▶ [Task description]
From the first line to the last, print the records exactly, leaving out the pictures.

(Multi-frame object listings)
----------
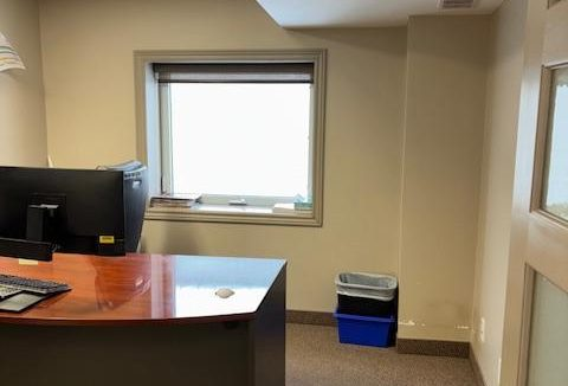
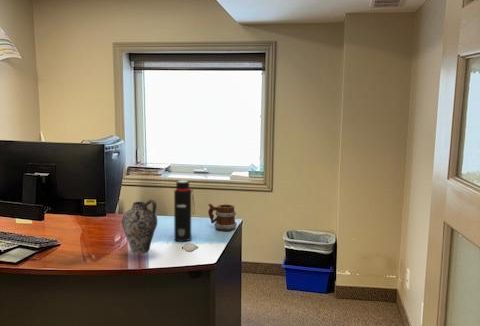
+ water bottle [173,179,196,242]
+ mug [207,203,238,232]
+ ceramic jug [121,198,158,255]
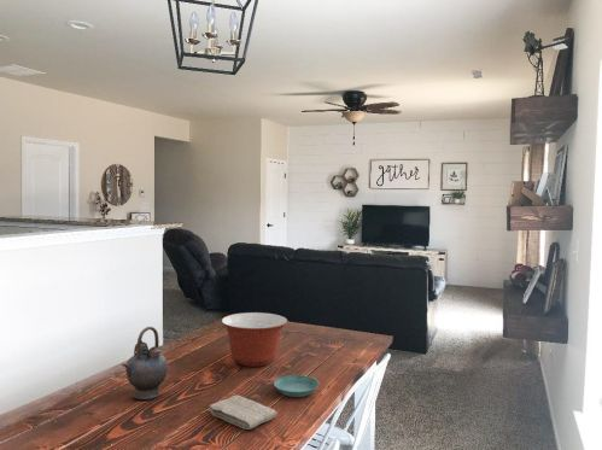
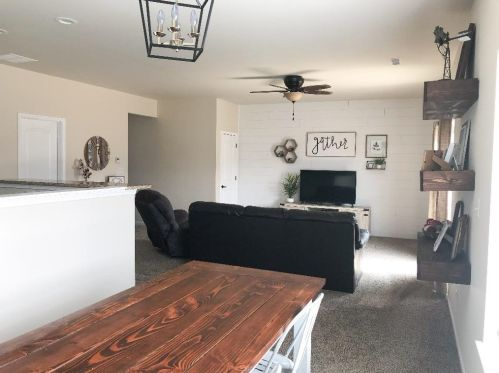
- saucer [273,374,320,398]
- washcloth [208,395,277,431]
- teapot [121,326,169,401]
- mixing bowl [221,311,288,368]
----------
▶ [Response to this task]
+ water bottle [173,179,196,242]
+ mug [207,203,238,232]
+ ceramic jug [121,198,158,255]
- saucer [273,374,320,398]
- washcloth [208,395,277,431]
- teapot [121,326,169,401]
- mixing bowl [221,311,288,368]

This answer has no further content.